* EXTRACTED RECORDS *

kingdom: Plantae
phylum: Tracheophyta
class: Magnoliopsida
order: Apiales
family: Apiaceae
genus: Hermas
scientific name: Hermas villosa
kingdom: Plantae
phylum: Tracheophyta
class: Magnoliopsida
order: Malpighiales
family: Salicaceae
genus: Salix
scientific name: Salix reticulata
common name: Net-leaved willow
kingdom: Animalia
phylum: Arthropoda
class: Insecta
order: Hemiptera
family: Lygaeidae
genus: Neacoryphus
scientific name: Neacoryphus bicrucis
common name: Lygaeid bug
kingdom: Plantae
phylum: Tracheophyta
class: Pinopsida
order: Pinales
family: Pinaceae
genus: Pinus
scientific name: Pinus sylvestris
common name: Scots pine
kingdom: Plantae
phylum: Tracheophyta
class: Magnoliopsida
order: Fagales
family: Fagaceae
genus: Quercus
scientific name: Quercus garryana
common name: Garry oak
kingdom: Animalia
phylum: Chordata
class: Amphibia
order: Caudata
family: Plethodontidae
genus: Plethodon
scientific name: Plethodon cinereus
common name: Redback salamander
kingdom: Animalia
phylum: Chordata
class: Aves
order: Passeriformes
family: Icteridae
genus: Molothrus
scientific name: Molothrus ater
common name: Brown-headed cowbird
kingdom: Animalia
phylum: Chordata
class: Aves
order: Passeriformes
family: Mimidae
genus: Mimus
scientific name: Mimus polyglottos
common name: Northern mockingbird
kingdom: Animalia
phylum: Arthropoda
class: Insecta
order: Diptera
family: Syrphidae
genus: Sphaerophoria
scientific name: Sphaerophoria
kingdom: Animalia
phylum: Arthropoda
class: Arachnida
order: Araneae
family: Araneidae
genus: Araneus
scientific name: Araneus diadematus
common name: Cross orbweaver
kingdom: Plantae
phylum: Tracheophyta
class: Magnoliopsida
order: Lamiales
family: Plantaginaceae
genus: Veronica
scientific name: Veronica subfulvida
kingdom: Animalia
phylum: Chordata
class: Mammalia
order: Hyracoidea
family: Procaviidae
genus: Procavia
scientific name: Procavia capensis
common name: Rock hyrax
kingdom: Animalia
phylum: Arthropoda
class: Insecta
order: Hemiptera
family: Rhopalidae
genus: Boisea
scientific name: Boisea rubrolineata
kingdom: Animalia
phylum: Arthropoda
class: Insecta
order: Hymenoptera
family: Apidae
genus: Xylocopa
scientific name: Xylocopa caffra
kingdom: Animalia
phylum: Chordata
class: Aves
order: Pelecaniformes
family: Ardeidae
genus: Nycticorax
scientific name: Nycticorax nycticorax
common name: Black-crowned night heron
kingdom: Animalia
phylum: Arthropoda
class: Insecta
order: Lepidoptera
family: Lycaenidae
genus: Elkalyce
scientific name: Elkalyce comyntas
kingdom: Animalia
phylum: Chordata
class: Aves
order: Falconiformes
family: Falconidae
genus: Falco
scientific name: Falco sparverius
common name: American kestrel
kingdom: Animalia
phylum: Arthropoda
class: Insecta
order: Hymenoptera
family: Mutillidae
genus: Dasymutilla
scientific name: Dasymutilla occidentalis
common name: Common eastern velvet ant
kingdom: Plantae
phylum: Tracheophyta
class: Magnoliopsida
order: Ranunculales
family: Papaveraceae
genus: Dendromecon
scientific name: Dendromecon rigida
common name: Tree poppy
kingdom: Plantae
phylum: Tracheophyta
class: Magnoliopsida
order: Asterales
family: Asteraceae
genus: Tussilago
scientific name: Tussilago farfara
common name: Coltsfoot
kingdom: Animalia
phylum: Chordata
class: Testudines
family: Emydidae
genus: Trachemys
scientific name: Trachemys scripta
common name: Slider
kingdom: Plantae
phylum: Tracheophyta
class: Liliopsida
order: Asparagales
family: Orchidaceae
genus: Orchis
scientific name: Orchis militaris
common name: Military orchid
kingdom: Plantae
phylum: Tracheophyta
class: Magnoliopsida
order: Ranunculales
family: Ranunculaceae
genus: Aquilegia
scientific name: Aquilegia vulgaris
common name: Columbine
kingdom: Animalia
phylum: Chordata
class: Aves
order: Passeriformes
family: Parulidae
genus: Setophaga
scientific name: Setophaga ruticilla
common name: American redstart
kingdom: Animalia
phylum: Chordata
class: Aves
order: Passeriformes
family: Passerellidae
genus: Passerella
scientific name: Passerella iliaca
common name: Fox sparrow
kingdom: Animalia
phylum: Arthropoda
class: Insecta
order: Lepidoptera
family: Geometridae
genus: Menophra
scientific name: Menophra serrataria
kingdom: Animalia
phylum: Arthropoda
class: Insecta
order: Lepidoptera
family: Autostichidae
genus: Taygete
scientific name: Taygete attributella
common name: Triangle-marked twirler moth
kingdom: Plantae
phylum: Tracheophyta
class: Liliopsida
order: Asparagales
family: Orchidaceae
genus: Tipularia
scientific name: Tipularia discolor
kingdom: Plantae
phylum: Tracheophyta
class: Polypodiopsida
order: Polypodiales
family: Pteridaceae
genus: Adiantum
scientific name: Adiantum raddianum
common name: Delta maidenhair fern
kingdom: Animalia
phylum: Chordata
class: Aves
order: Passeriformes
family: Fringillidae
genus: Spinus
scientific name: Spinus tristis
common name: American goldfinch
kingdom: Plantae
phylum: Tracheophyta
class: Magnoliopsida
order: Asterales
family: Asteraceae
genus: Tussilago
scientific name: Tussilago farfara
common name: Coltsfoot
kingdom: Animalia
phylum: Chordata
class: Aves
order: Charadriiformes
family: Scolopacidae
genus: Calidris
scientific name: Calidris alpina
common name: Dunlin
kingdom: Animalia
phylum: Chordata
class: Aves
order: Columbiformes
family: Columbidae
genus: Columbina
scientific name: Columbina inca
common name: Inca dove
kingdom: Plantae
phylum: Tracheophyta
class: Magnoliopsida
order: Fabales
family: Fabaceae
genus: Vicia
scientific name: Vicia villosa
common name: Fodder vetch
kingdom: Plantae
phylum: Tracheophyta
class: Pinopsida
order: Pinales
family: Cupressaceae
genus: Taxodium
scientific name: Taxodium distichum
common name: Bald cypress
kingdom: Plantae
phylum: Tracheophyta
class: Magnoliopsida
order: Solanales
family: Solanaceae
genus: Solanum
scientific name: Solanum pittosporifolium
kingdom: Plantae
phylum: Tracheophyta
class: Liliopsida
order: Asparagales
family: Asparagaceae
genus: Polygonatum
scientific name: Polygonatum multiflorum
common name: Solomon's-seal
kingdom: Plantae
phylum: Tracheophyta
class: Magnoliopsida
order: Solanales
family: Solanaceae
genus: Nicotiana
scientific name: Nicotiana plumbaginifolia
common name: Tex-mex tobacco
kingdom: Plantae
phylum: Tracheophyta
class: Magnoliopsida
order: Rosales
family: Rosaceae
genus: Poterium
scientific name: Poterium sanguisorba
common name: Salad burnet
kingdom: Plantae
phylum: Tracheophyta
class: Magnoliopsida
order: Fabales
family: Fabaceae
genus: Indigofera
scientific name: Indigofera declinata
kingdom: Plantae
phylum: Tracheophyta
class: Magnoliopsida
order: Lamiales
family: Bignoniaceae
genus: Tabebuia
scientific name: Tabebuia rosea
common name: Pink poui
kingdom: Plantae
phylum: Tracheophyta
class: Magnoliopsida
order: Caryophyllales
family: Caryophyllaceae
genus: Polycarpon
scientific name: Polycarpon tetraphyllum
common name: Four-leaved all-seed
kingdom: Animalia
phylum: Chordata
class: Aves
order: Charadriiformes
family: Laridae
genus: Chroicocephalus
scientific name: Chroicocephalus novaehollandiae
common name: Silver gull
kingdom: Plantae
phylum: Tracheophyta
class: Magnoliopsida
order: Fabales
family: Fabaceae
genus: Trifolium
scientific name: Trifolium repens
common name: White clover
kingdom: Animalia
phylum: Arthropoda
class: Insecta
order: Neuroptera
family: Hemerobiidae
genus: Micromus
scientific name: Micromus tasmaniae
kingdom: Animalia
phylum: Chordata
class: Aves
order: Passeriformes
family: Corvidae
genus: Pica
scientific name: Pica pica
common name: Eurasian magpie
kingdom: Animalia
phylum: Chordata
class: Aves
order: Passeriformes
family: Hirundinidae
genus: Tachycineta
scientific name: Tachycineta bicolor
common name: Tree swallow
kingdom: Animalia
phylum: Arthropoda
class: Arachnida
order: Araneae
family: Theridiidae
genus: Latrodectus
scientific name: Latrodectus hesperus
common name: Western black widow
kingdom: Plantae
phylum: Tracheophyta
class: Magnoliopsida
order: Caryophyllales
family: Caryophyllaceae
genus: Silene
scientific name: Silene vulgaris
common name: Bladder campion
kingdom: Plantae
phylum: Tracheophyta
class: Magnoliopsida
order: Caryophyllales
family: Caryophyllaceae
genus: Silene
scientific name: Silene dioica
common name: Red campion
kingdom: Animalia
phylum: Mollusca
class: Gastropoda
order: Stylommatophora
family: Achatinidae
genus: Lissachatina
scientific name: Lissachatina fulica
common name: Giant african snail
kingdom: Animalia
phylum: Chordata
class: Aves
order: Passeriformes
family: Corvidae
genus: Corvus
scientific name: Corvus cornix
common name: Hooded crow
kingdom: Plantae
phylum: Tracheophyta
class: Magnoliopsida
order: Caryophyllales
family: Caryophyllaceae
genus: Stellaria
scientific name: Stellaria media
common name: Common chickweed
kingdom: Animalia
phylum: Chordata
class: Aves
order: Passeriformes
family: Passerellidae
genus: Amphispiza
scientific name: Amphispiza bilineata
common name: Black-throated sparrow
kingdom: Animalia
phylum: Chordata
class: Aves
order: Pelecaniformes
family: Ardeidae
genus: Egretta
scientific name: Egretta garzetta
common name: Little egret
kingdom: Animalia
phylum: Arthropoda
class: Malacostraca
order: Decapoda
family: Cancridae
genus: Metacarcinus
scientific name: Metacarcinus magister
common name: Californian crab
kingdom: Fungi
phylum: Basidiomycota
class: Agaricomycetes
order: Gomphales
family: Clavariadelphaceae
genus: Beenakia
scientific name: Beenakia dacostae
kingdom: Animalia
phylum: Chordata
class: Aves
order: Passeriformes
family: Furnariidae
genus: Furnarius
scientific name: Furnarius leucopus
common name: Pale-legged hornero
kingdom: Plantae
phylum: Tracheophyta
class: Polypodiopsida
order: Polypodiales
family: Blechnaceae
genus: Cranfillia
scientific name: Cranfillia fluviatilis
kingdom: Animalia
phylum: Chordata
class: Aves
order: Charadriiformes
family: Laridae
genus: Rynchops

* EXERCISE PROMPT *
Write out the records above word for word, from the start through the line that contains "genus: Boisea", including that line.

* RESPONSE *
kingdom: Plantae
phylum: Tracheophyta
class: Magnoliopsida
order: Apiales
family: Apiaceae
genus: Hermas
scientific name: Hermas villosa
kingdom: Plantae
phylum: Tracheophyta
class: Magnoliopsida
order: Malpighiales
family: Salicaceae
genus: Salix
scientific name: Salix reticulata
common name: Net-leaved willow
kingdom: Animalia
phylum: Arthropoda
class: Insecta
order: Hemiptera
family: Lygaeidae
genus: Neacoryphus
scientific name: Neacoryphus bicrucis
common name: Lygaeid bug
kingdom: Plantae
phylum: Tracheophyta
class: Pinopsida
order: Pinales
family: Pinaceae
genus: Pinus
scientific name: Pinus sylvestris
common name: Scots pine
kingdom: Plantae
phylum: Tracheophyta
class: Magnoliopsida
order: Fagales
family: Fagaceae
genus: Quercus
scientific name: Quercus garryana
common name: Garry oak
kingdom: Animalia
phylum: Chordata
class: Amphibia
order: Caudata
family: Plethodontidae
genus: Plethodon
scientific name: Plethodon cinereus
common name: Redback salamander
kingdom: Animalia
phylum: Chordata
class: Aves
order: Passeriformes
family: Icteridae
genus: Molothrus
scientific name: Molothrus ater
common name: Brown-headed cowbird
kingdom: Animalia
phylum: Chordata
class: Aves
order: Passeriformes
family: Mimidae
genus: Mimus
scientific name: Mimus polyglottos
common name: Northern mockingbird
kingdom: Animalia
phylum: Arthropoda
class: Insecta
order: Diptera
family: Syrphidae
genus: Sphaerophoria
scientific name: Sphaerophoria
kingdom: Animalia
phylum: Arthropoda
class: Arachnida
order: Araneae
family: Araneidae
genus: Araneus
scientific name: Araneus diadematus
common name: Cross orbweaver
kingdom: Plantae
phylum: Tracheophyta
class: Magnoliopsida
order: Lamiales
family: Plantaginaceae
genus: Veronica
scientific name: Veronica subfulvida
kingdom: Animalia
phylum: Chordata
class: Mammalia
order: Hyracoidea
family: Procaviidae
genus: Procavia
scientific name: Procavia capensis
common name: Rock hyrax
kingdom: Animalia
phylum: Arthropoda
class: Insecta
order: Hemiptera
family: Rhopalidae
genus: Boisea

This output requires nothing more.